The childbirth talk continued into the afternoon.
‘It’s like having a bad stitch,’ the mother expanded. ‘A bad stitch in the wrong place.’
I felt a little better. I could cope with a stitch. I recalled my PE teacher telling us to lift our arms and run through the pain.
I don’t know if it’s the pain that worries me or the indignity of lying in the midst of all these strangers with my legs wide open. I’ve heard you have different midwives and by the end of the experience half the hospital has prodded your intimate bits, including a class of interns and a bored janitor.
A miracle of life it may be, but it’s not one of the beautiful ones is it?
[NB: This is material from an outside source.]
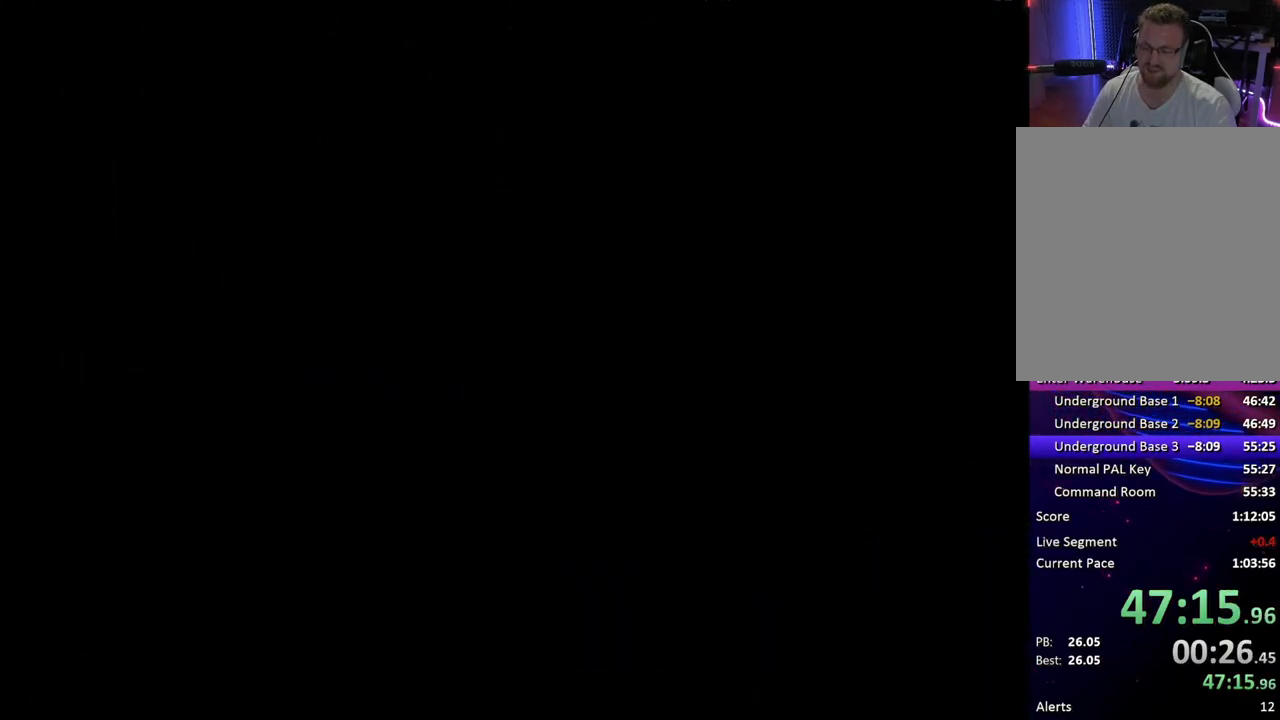
{"buttons": ["DPAD_DOWN"], "button_events": [[283, "DPAD_DOWN", "down"]]}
My cousin told me the program ‘One Born Every Minute’ makes her cry.
Well I can’t watch it, it makes me noxious. All that blood and slime. No thank you.
I’ve been brought up by parents who would take homeopathic remedies to cure a broken leg. It’s obviously influenced me and I half believe if I take drugs while in labour the baby might have issues with its aura later on. It won’t be the right colour purple or something.
‘Gas and Air,’ I tell my husband, during another childbirth conversation. ‘That’s all I’ll take.’
‘You won’t be able to cope.’
‘I have a high pain threshold!’ I argue.
You’ll see, I think, you’ll see.
My friend has her baby a couple of days later. We whisper on the phone because the little one is asleep.
‘How was labour?’ I ask.
‘Worse than they say.’
My heart sinks. How can it be worse than they say when they say that it’s the worst thing ever.
‘We’re having goldfish,’ I tell my husband.
But the truth is a part of me is stirred by what has happened to my friend.
I see the first few photos of the baby in his new home. So small, so vulnerable, so loveable.
‘Wow, you have a son,’ I murmur.
She sounds so happy. I know she can’t stop staring at him.
The pain, the sleepless nights, she says, it’s all worth it.
Yes, I think, when the time comes I’ll be able to do it.
The following morning I go running.
Five minutes in and I’ve got a killer stitch. It’s so bad I have to stop.
I think of my PE teacher telling me to run through the pain.
You run through the bloody pain, I think.
I try but I can’t. It feels like burning.
‘It’s like a stitch in the wrong place,’ the mother had said.
No drugs, I'd told my husband.
Doubt washes over me.
Goldfish, I think, would make us very happy.